En guise de premier long-métrage pour accompagner la cérémonie d’ouverture de sa seconde édition, le Festival du Film Hongkongais de Paris a sélectionné The Sparring Partner de Ho Cheuk-tin, un film de procès diaboliquement palpitant sur l’histoire vraie d’un meurtre sordide.
Inspiré d’une vraie affaire criminelle choquante survenue en 2013, le film raconte l’histoire d’un jeune homme qui s’associe à son ami pour assassiner et démembrer ses parents. Puisqu’ils plaident non coupables du crime, les avocats s’affrontent tandis que neuf jurés tentent d’appréhender la vérité.
Dans le paysage cinématographique hongkongais, d’ordinaire aussi imaginatif dans la violence et les horreurs les plus macabres, il est plutôt rare de voir apparaître la pancarte « inspiré de faits réels » en début de film. Les faits réels en question sont les suivants : en 2013, Henry, âgé de 29 ans, assassine ses parents, les découpe en petits morceaux qu’il cuisine ensuite pour les stocker dans des tupperware au congélateur. Le tout avec l’aide de son ami Angus, âgé de 35 ans. Les deux se rendront aux forces de l’ordre, mais, curieusement, plaideront non coupable. Une affaire aussi sensationnaliste ayant suscité les émois de toute l’activité médiatique hongkongaise durant les nombreuses années de procès, se devait certainement d’être racontée, tôt ou tard, au cinéma.
De ce double meurtre très impressionnant, propice à une mise en scène des plus furieuses, Ho Cheuk-in en tirera pourtant un film de procès placide en toute circonstance, porté sur la psychologie du crime et l’étude méticuleuse, presque maniaque, de tout ce qui gravite autour de lui. La question n’est plus celle de la culpabilité ou de l’innocence, mais pourquoi ce parricide a eu lieu dans des circonstances aussi abjectes ? Pour ce faire, le réalisateur fait usage de tout ce que le dispositif cinématographique peut lui offrir et le transforme en redoutable mécanisme judiciaire.
Tout comme la nature même du cinéma, le personnage d’Henry, brillamment interprété par Yeung Wai-lun, est manipulateur.
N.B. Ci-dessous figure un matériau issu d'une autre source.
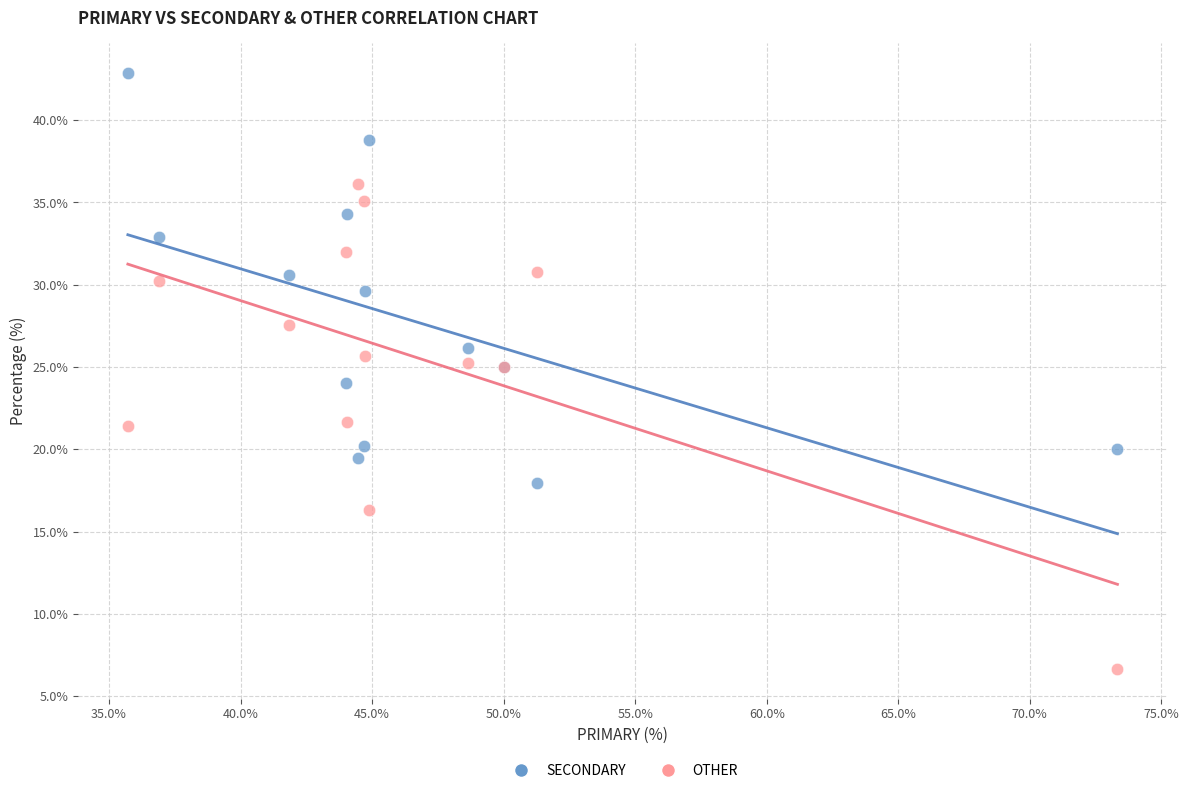

Which series reaches the maximum Y coordinate?

SECONDARY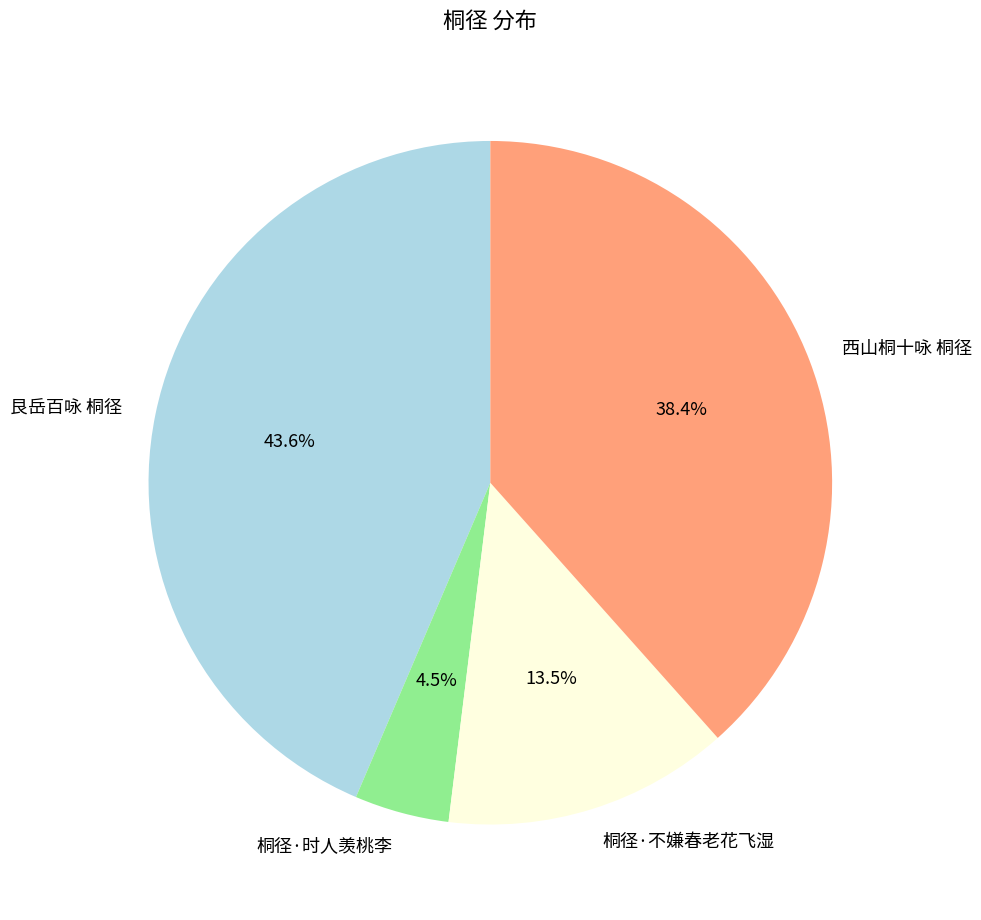

To the nearest percent, what is the difference between the 桐径·时人羡桃李 and 艮岳百咏 桐径 slice percentages?

39%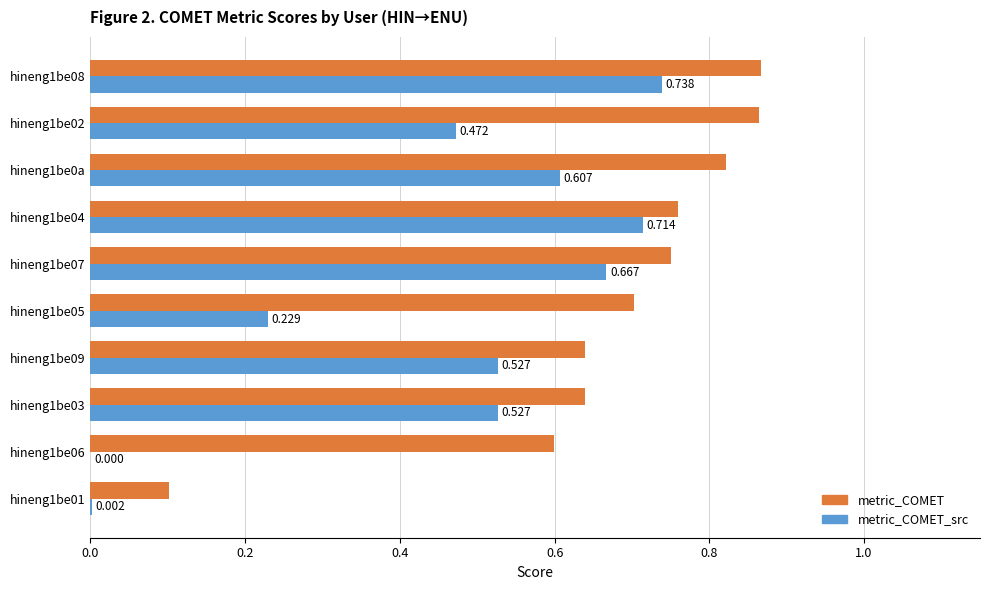

Which series has the largest total across all categories?

metric_COMET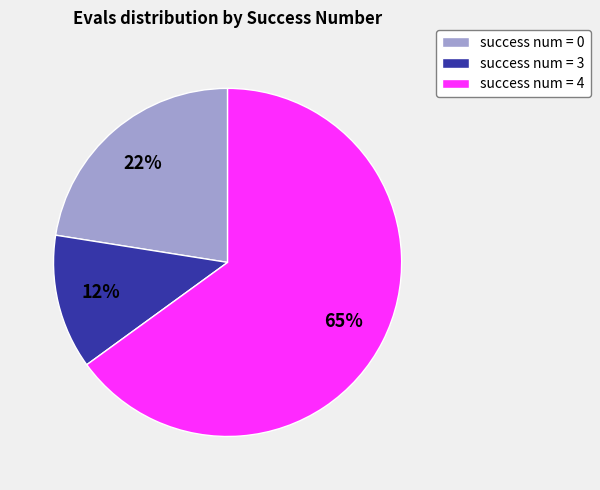

Which slice is the smallest?

success num = 3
Indisposé aux émotions les plus fondamentales, en proie à un profond mal-être, rejeté par les siens et souffrant d’un complexe d’infériorité vis-à-vis d’un frère couronné de succès, c’est au travers d’un angle de caméra plongeant peu flatteur et de son regard que le crime est d’abord raconté. Un regard psychotique, d’une forme irrationnelle qu’adopte le métrage quand Henry se fantasme en Hitler ou acteur de film X. Un regard déconnecté de la réalité qui ferait passer un meurtre pour un acte moral. Angus, quant à lui, se dévoile en monstre si pathétique que l’essence de sa culpabilité se doit d’être remise en cause.
Pour une compréhension et une lisibilité accrues des faits qui sont reprochés aux criminels, le montage expose le chaos du bloc narratif sur plusieurs temporalités entremêlées : la rencontre entre Henry et Angus, la préméditation, la situation familiale, la recherche des victimes, le procès, la délibération, etc. En parallèle, Ho Cheuk-in multiplie les points de vue et les registres dramatiques pour semer le doute et faire du spectateur un personnage interactif à part entière, au sein d’un film où l’omniscience n’existe plus. Ce même spectateur qui s’improvise en membre du jury disposant d’un droit de jugement pour son verdict. The Sparring Partner, bien que stylisé à l’extrême, invite ainsi à l’expérience du procès dans sa forme la plus primitive, au point zéro de l’enquête où tout est encore à comprendre et à contester. Le résultat est complexe, parfois brouillon, mais brillant et satisfaisant à souhait.
Richard Guerry.
The Sparring Partner de Ho Cheuk-tin. 2022. Hong Kong. Projeté au Festival du Film Hongkongais de Paris 2023.